> [EXTRACTED INFORMATION]
* * *
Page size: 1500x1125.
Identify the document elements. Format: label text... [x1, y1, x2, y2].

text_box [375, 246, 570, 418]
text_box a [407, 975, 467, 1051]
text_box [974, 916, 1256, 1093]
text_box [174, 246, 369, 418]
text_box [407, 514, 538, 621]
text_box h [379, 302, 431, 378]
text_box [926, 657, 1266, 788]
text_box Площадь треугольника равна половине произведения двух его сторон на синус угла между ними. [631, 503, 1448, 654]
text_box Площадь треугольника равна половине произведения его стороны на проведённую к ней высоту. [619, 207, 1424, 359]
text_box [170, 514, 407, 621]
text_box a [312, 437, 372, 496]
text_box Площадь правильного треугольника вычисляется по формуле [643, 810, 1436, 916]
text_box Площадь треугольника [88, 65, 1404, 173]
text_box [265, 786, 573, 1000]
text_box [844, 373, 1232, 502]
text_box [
* * *
> [TASK INSTRUCTIONS]
Copy out the material in full, exactly as it reads.

> [RESULT OF THE TASK]
Page size: 1500x1125.
Identify the document elements. Format: label text... [x1, y1, x2, y2].

text_box [375, 246, 570, 418]
text_box a [407, 975, 467, 1051]
text_box [974, 916, 1256, 1093]
text_box [174, 246, 369, 418]
text_box [407, 514, 538, 621]
text_box h [379, 302, 431, 378]
text_box [926, 657, 1266, 788]
text_box Площадь треугольника равна половине произведения двух его сторон на синус угла между ними. [631, 503, 1448, 654]
text_box Площадь треугольника равна половине произведения его стороны на проведённую к ней высоту. [619, 207, 1424, 359]
text_box [170, 514, 407, 621]
text_box a [312, 437, 372, 496]
text_box Площадь правильного треугольника вычисляется по формуле [643, 810, 1436, 916]
text_box Площадь треугольника [88, 65, 1404, 173]
text_box [265, 786, 573, 1000]
text_box [844, 373, 1232, 502]
text_box [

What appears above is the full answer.